* Provided text *
Article 15 of the Constitution reads: “The right of existence, the right of work, and the right of property shall be guaranteed to the people.” This makes it quite clear that the government has a constitutional duty to safeguard people’s private property. Only under exceptional circumstances can it place limits on citizens’ property ownership rights.
For example, the system of expropriation allows government authorities to forcibly seize people’s land, while paying them compensation, for the sake of the greater public interest. However, the government must strictly observe the principle that expropriation cannot be used to generate profits for private corporations.
Two cases that have arisen from policy decisions made when President Ma Ying-jeou (馬英九) was mayor of Taipei present a serious challenge to the Constitution’s guarantee of citizens’ property rights. These are the 2005 merger of Fubon Bank and TaipeiBank to form the Taipei Fubon Commercial Bank Co, and the case of MeHAS City, a big residential and commercial development project surrounding the Xiaobitan Metro Station in New Taipei City’s (新北市) Xindian District (新店).
Set aside for the moment the long-standing controversies over alleged wining and dining of officials and other questionable aspects of Fubon Bank’s takeover of the larger TaipeiBank. It now emerges that Taipei Fubon Bank wants the land occupied by its headquarters, which was originally the headquarters of the government-owned TaipeiBank and officially classified as land for use by government agencies, to be reclassified as land for commercial use. This would raise the value of the land from the original NT$200 million (US$6.63 million) to NT$7 billion.
Taipei Fubon Bank occupies 44 plots of land classified as being for use by government agencies. If this land was obtained from its original owners through expropriation, it would mean that land that was forcibly seized from members of the public has been handed over for commercial use, resulting in a doubling and redoubling of the land price.

* Supplied material *
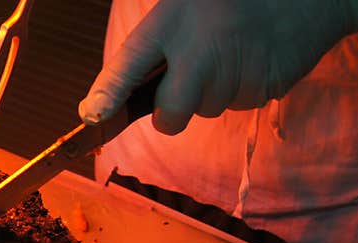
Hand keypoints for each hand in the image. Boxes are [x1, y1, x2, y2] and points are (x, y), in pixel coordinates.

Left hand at [79, 0, 357, 133]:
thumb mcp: (187, 3)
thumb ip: (156, 44)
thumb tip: (112, 98)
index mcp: (174, 20)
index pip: (131, 61)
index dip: (110, 91)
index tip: (92, 115)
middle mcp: (202, 48)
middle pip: (172, 113)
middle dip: (173, 113)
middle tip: (187, 83)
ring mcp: (236, 70)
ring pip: (207, 109)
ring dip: (214, 92)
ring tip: (232, 50)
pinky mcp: (265, 86)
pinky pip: (240, 104)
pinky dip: (243, 88)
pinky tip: (254, 56)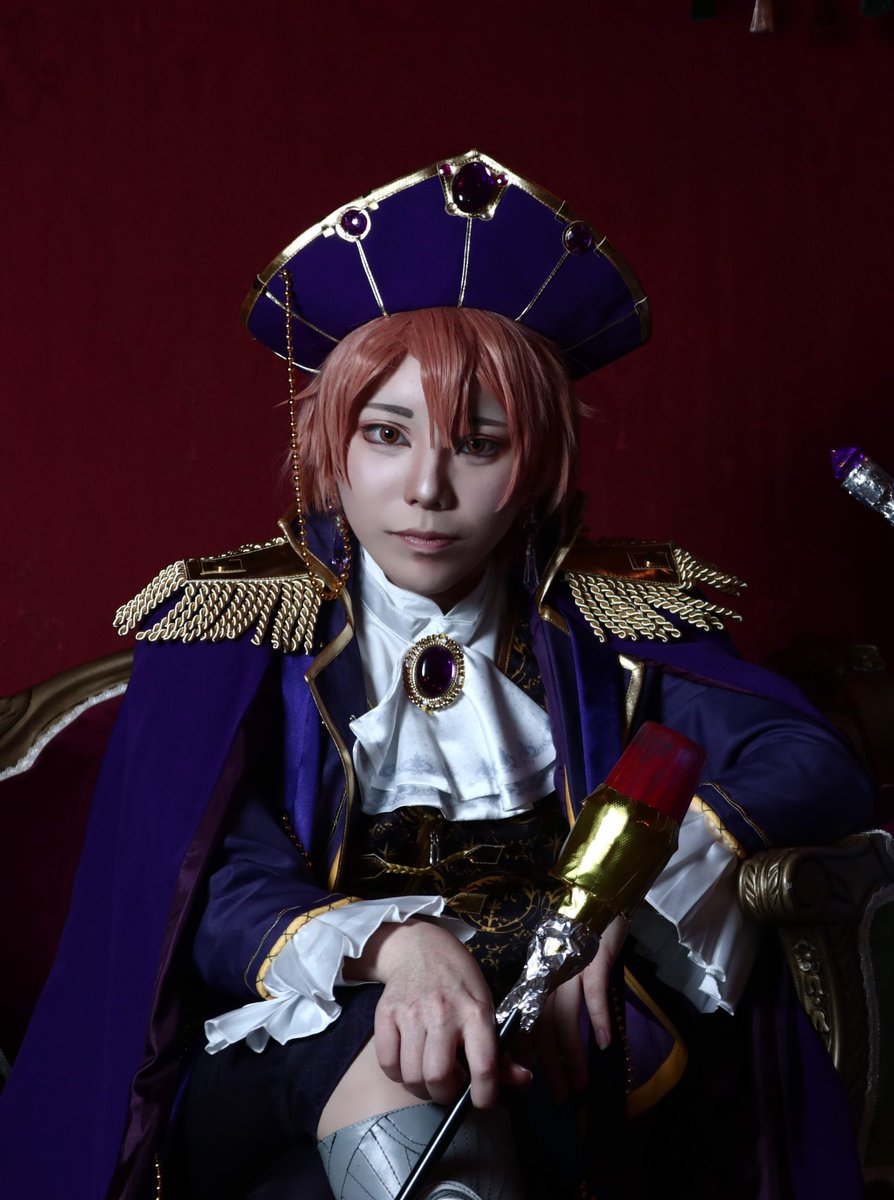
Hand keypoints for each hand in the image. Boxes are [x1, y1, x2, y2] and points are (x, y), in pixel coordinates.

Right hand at [347, 919, 528, 1106]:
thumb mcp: (487, 1007)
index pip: (485, 1066)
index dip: (485, 1095)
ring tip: (430, 1074)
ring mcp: (411, 1013)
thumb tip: (523, 1081)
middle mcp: (443, 1013)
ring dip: (422, 1087)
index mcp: (476, 1012)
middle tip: (450, 1086)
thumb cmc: (459, 982)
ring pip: (412, 1076)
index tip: (482, 1099)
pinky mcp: (386, 1014)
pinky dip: (398, 1074)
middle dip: (446, 1095)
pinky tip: (409, 1062)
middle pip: (439, 1078)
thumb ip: (502, 1050)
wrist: (420, 947)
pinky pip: (388, 1065)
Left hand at [529, 914, 628, 1101]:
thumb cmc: (579, 934)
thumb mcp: (560, 965)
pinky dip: (598, 1018)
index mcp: (538, 977)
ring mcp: (570, 966)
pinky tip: (604, 1042)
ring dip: (573, 1054)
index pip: (524, 1018)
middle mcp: (549, 974)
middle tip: (559, 1097)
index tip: (528, 1079)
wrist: (598, 897)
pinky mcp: (593, 957)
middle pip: (544, 1026)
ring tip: (580, 1083)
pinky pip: (593, 993)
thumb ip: (552, 997)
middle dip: (550, 1065)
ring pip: (566, 1017)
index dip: (525, 1050)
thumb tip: (547, 1040)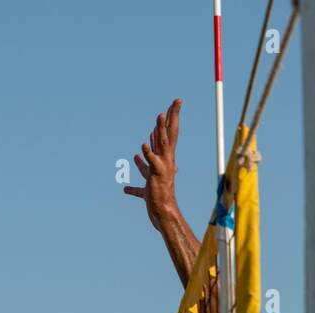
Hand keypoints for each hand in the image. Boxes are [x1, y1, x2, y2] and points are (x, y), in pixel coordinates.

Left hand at [123, 99, 181, 229]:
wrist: (162, 210)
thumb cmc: (156, 194)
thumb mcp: (147, 174)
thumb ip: (143, 163)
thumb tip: (137, 154)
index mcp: (167, 157)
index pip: (170, 134)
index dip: (172, 118)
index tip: (174, 104)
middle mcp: (168, 159)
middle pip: (171, 134)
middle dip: (173, 116)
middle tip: (177, 101)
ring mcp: (163, 167)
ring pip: (163, 144)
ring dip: (161, 130)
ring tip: (160, 116)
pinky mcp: (156, 176)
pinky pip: (151, 163)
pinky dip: (147, 155)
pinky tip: (142, 146)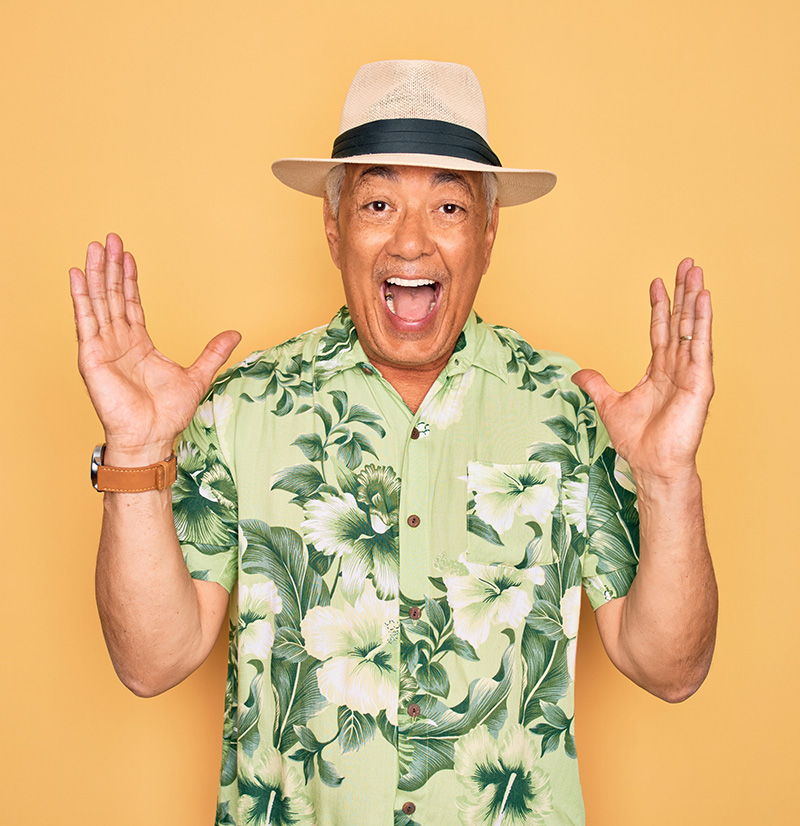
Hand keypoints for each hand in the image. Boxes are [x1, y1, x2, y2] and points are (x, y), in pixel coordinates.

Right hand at [69, 233, 240, 461]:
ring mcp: (103, 348)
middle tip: (109, 238)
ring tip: (93, 247)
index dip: (129, 279)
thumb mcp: (198, 376)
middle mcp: (118, 342)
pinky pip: (85, 321)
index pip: (131, 304)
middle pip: (112, 296)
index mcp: (139, 345)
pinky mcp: (91, 357)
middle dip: (110, 268)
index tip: (128, 255)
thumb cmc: (168, 415)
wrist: (151, 436)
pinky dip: (80, 297)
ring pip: (98, 302)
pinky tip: (76, 275)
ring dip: (94, 274)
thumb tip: (235, 334)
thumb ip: (213, 352)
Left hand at [572, 258, 713, 480]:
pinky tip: (704, 300)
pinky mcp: (699, 382)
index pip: (660, 330)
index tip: (657, 282)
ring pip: (692, 328)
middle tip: (686, 263)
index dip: (659, 306)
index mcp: (659, 371)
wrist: (652, 464)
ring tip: (697, 272)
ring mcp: (689, 373)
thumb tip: (578, 373)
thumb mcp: (609, 404)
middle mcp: (676, 367)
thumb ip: (596, 385)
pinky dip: (703, 323)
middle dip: (682, 293)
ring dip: (695, 299)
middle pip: (679, 321)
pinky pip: (701, 346)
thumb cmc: (637, 441)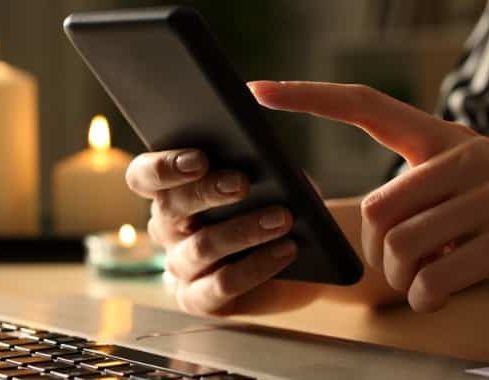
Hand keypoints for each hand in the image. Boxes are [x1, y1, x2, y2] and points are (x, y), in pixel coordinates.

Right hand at [125, 150, 295, 314]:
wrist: (302, 255)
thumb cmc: (275, 204)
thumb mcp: (266, 178)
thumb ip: (251, 164)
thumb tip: (257, 157)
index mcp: (171, 192)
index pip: (143, 176)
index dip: (163, 167)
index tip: (199, 160)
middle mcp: (168, 229)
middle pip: (170, 207)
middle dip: (206, 192)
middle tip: (242, 183)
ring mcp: (181, 267)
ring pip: (201, 247)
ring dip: (243, 230)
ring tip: (282, 217)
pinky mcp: (200, 299)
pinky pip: (222, 284)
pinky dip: (257, 266)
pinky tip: (286, 249)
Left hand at [248, 80, 488, 311]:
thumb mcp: (462, 183)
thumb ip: (415, 192)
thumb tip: (373, 229)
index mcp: (442, 139)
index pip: (365, 105)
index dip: (309, 96)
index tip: (261, 90)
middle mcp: (464, 158)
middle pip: (376, 208)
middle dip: (376, 251)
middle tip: (396, 264)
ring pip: (399, 245)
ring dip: (401, 276)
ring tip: (422, 277)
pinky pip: (434, 278)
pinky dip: (425, 297)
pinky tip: (437, 294)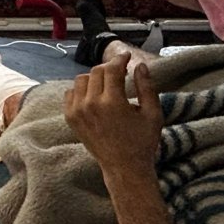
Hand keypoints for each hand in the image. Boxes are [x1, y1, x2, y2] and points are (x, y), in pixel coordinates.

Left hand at [64, 55, 163, 173]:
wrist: (123, 167)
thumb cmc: (142, 142)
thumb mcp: (153, 114)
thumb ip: (147, 87)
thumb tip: (140, 65)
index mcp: (112, 102)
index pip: (112, 69)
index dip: (120, 59)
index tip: (126, 56)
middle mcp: (91, 104)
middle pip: (96, 72)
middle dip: (109, 68)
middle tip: (119, 71)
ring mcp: (77, 111)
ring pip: (81, 80)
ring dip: (94, 77)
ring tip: (107, 84)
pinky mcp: (70, 118)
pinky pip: (70, 93)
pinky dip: (81, 90)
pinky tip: (93, 94)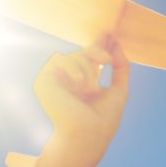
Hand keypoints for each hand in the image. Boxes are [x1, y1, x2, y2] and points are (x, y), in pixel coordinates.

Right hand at [34, 36, 130, 166]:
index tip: (110, 33)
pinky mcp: (44, 81)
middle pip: (83, 53)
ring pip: (74, 56)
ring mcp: (57, 81)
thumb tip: (118, 45)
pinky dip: (73, 67)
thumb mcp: (120, 90)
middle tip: (107, 60)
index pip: (91, 58)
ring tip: (90, 86)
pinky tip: (79, 82)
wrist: (89, 133)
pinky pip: (59, 59)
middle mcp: (71, 81)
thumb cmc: (104, 119)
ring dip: (87, 67)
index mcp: (86, 83)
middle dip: (97, 52)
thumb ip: (121, 68)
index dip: (100, 45)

* Instructions *
a - Answer these questions from the property rights text:
(i) Which article of the Constitution guarantees the right of property?
(ii) Which two banks merged in 2005 to form the Taipei Fubon Commercial Bank Co?
(iii) How many plots of land classified as being for use by government agencies does Taipei Fubon Bank occupy?
b - Could you carry on the property rights text from where it stops?
The records are separate material, unrelated to the property rights text.

* Exercise responses *
a -
(i) Article 15
(ii) Fubon Bank and TaipeiBank
(iii) 44

b -
That would mean that the ultimate purpose for which the original landowners gave up their land and were deprived of their property rights was not the public interest at all.
A similar situation applies in the MeHAS City project, for which then-mayor Ma signed the contract in 2006. The original landowners were led to believe that their plots would be used solely for transportation purposes, so they had no choice but to accept the government’s land seizures for what they understood to be the public interest.
As things turned out, however, the government handled the affair in a way that has allowed a big corporation to make a huge profit out of the properties on the real-estate market. The original landowners must feel as though they have been ripped off by a fraud syndicate.
Although Article 15 of the Constitution clearly guarantees citizens’ property rights, the tricky policy decisions that Ma made when he was mayor of Taipei sacrificed citizens’ interests while enabling big corporations to make huge profits.
Huang Di-ying is a lawyer and a board member of the Taiwan Forever Association.